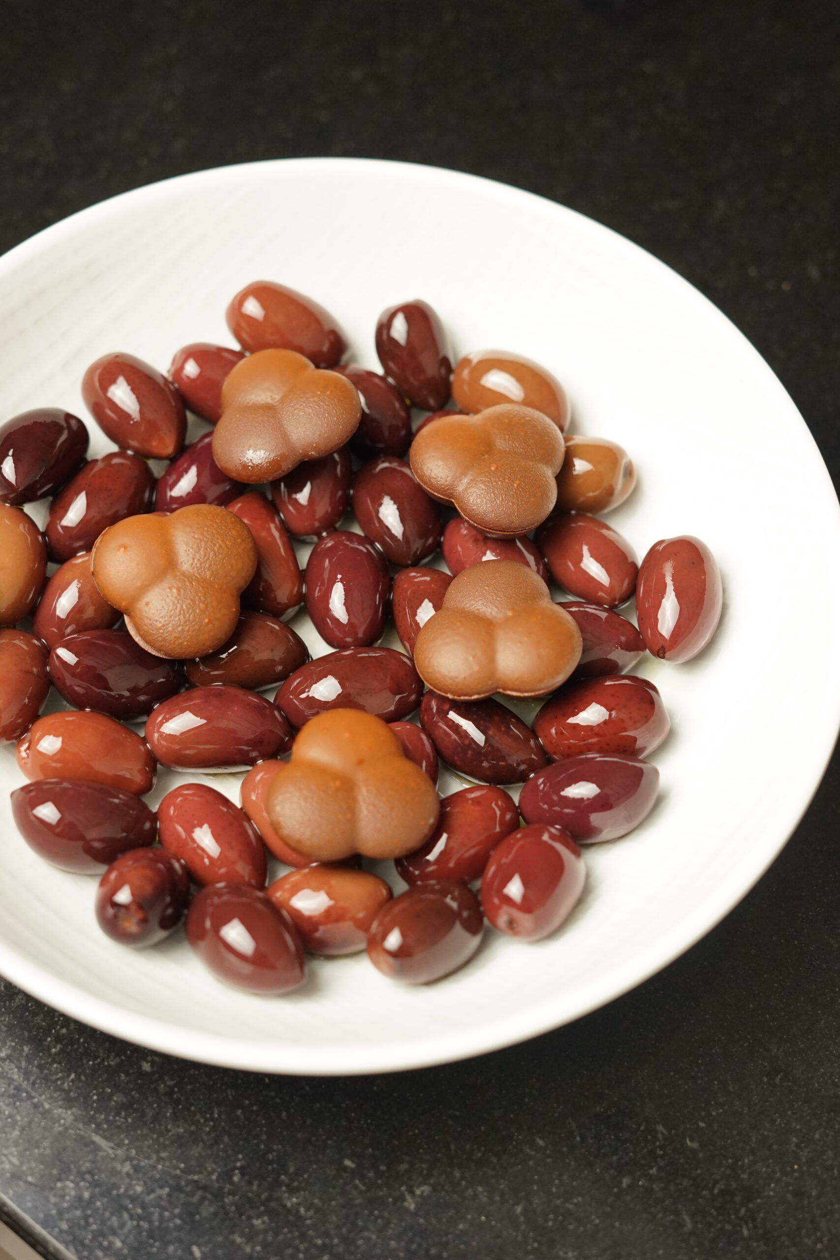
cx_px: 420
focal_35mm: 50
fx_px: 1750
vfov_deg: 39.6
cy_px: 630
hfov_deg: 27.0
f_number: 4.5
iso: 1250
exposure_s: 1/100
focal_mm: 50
* * *
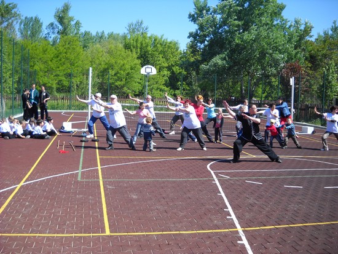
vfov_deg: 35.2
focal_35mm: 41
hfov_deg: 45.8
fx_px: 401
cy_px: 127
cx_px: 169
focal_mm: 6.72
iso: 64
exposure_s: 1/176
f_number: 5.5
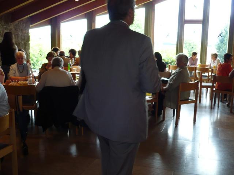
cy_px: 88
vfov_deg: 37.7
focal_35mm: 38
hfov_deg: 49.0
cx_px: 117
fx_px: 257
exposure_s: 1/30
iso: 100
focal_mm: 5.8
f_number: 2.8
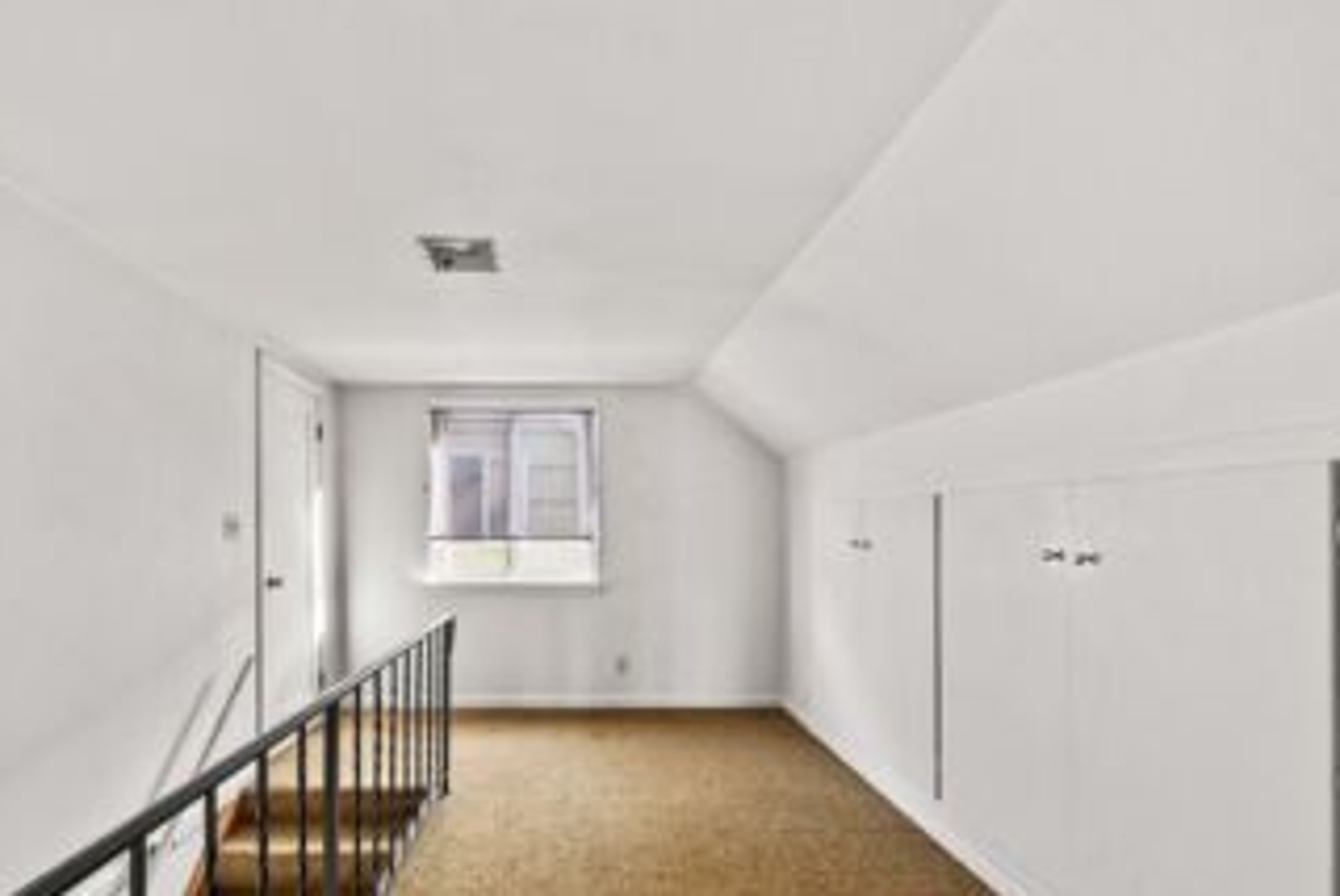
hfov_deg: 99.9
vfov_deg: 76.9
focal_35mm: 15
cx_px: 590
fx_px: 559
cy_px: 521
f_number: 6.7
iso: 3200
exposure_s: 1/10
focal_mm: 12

> _Problem_: Repeat exactly the lines above, beginning at the one containing "f_number: 2.8" and ending at the one containing "focal_mm: 12". Do not carry over any pictures.

> _Exercise response_:
f_number: 2.8
hfov_deg: 99.9
vfov_deg: 76.9
focal_35mm: 15
cx_px: 590
fx_px: 559
cy_px: 521
f_number: 6.7
iso: 3200
exposure_s: 1/10
focal_mm: 12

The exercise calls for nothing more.